At 15:05 UTC, unusual traffic began on our system that services website traffic in the US service region. An issue with an integration, combined with an unusual traffic pattern, caused performance degradation on traffic to the website. This issue caused a specific endpoint to be particularly slow. An additional UI issue with retries sent excessive traffic to the slow endpoint. This created a resource bottleneck that resulted in an increase in error rate in web requests. 

PagerDuty became aware of this issue at about 15:09 UTC and initiated an incident response. Responders were able to stop the source of the unusual traffic, and we started seeing recovery at about 15:33 UTC. Customers will have noticed increased error rates on our Web UI during the incident period. Over the full duration, 2% of requests failed, with the greatest impact from 15:25 to 15:26 during which 24% of requests were affected.

What Are We Doing About It

We are investigating ways of improving performance on the system that serves website traffic, to prevent situations where unusual traffic can cause issues for all customers in a service region. We have added a new limit to the specific endpoint involved in this incident to prevent unusual requests from affecting customers. We are also investigating changes to integrations and the Web UI to avoid creating the unusual request patterns that triggered the failures.

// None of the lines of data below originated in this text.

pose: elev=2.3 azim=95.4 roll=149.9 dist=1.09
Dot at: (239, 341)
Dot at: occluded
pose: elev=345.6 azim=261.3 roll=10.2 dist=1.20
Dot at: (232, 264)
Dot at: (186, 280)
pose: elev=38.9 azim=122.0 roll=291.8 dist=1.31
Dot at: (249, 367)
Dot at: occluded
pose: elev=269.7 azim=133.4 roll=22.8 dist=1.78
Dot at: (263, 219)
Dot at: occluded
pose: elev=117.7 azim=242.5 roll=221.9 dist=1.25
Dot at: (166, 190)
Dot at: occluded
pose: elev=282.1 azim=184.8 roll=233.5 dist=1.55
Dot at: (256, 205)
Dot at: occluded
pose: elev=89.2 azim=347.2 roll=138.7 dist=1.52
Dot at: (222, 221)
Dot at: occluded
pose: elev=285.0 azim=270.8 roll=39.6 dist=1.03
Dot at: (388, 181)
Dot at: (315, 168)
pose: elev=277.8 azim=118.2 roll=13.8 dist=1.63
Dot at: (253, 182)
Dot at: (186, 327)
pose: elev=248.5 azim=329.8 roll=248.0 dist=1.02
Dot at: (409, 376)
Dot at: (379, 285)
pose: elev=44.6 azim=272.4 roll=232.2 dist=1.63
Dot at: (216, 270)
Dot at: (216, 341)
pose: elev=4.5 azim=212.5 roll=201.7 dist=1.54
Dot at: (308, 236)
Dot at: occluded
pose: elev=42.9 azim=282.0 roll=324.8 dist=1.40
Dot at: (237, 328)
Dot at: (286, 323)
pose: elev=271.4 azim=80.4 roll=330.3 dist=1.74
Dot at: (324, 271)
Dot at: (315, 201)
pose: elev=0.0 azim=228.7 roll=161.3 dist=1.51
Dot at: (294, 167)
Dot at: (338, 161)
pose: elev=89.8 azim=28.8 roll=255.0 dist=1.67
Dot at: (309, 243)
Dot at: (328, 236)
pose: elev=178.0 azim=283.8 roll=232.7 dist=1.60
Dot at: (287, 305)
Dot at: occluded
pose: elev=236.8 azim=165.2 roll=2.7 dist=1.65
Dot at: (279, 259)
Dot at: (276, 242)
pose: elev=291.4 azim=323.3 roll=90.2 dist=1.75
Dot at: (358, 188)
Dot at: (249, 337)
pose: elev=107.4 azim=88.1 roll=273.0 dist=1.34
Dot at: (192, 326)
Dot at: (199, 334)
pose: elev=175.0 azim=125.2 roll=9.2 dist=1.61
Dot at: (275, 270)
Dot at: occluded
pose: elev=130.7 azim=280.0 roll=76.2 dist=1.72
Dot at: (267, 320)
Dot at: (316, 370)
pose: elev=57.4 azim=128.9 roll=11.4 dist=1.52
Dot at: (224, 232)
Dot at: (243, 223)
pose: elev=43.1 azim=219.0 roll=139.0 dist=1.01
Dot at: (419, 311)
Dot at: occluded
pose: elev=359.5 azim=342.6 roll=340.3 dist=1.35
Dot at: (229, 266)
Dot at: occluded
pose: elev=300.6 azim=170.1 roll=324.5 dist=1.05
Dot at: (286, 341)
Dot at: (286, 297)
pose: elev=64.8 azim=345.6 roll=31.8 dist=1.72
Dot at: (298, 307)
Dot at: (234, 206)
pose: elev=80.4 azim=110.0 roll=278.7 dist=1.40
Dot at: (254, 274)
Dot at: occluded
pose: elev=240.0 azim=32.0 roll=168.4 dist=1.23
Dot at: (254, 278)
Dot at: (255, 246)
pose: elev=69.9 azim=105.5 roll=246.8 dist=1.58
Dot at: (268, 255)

We sincerely apologize for the issues you or your teams experienced. We understand how vital our platform is for our customers. We apologize for the impact this incident had on you and your teams. As always, we stand by our commitment to provide the most reliable and resilient platform in the industry. If you have any questions, please reach out to support@pagerduty.com.

Posted Jul 19, 2022 - 18:57 UTC

Resolved
We have now recovered and are monitoring the situation internally.
Posted Apr 26, 2022 - 15:44 UTC
Investigating
We are seeing increased error rates in our web application. We are investigating. We will update in next 15 minutes.
Posted Apr 26, 2022 - 15:36 UTC
This incident affected: Web Application (Web Application (US), Web Application (EU)).